The OECD recently characterised its mission as “better policies for better lives”. This implies a concern with the nature and drivers of people’s well-being. In order to develop better policies, it is essential to understand what constitutes “better lives” for the citizens of OECD countries. This concern with what constitutes well-being and how well-being should be measured has been reflected in OECD work, including the activities related to the OECD-hosted Global Project on Measuring the Progress of Societies and the associated series of World Forums on Statistics, Knowledge, and Policy held in Palermo (2004), Istanbul (2007), Busan (2009) and Delhi (2012). More recently, building on the foundations set out by the
Report of the Commission on the Measurement of Economic Performance and Social Progress (the Sen/Stiglitz/Fitoussi Commission), the OECD has developed tools that allow users to build their own measure of average well-being across countries, through the Your Better Life Index.

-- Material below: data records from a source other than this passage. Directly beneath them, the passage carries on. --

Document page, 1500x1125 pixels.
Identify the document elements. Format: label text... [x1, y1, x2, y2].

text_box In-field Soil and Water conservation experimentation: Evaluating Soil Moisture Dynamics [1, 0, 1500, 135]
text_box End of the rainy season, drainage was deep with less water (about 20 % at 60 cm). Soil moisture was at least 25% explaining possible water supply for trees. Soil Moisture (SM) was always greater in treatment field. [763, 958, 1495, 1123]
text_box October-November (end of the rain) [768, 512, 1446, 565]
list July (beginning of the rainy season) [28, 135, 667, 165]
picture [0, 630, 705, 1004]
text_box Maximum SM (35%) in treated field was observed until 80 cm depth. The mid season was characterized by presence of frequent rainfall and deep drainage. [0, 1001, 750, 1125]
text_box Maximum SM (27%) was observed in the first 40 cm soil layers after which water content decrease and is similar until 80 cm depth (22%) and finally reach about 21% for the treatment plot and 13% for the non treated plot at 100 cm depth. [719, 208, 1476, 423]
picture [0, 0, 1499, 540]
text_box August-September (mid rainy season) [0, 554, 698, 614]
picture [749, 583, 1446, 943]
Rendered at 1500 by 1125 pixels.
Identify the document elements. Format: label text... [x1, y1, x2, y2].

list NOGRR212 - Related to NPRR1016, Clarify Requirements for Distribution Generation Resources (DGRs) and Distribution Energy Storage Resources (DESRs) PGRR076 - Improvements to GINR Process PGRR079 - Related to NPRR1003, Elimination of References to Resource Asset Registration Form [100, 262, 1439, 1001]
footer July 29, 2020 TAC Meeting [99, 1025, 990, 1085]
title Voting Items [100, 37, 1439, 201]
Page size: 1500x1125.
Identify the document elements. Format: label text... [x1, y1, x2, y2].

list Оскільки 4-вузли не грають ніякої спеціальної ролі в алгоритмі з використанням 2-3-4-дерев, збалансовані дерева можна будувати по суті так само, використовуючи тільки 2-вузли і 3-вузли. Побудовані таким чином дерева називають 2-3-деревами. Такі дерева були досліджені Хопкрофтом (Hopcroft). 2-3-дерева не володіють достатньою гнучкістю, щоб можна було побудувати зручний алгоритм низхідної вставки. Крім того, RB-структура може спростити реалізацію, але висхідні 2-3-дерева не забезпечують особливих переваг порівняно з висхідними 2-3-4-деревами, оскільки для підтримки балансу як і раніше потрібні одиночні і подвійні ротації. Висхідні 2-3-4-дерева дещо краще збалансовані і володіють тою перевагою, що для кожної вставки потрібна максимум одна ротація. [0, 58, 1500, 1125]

Following on from the Commission on the Measurement of Economic Performance and Social Progress, a number of statistical agencies have launched initiatives aimed at measuring subjective well-being. These include the UK initiative (launched in November 2010) to develop a new set of measures of national well-being (combining both subjective and objective measures) and the steps taken by Eurostat to develop a module on well-being for the 2013 wave of EU-SILC.3 Similarly, the French national statistical office, INSEE, has developed a well-being module for the national component of EU-SILC and has collected information on affect in the Enquete Emploi du temps 2009-2010. In the United States, a well-being module has also been included in the most recent wave of the American Time Use Survey. Also, the US National Academy of Sciences has established a panel on Measuring Subjective Well-Being in a Policy Relevant Framework. In Italy, the national statistical office has recently published its first official measures of life satisfaction as part of its general social survey (Indagine Multiscopo). In the Netherlands, the national statistical office is currently scoping a module on subjective well-being for one of its surveys to go into the field (if approved) in late 2011/12. Plans to collect data on subjective well-being as part of their official statistical systems were also recently announced by Japan and Korea.
A number of national statistical agencies have collected data on subjective well-being even before the recommendations of the Commission on the Measurement of Economic Performance and Social Progress. In Canada, Statistics Canada has collected information on subjective well-being in the General Social Survey since 1985 and published this information as part of data releases from the survey for some time. The national statistical office of New Zealand also collects data on life satisfaction through the New Zealand General Social Survey, and this forms a core component of its data release. The Australian Bureau of Statistics has collected information on subjective well-being in a number of vehicles, including the 2001 National Health Survey and the Australian General Social Survey.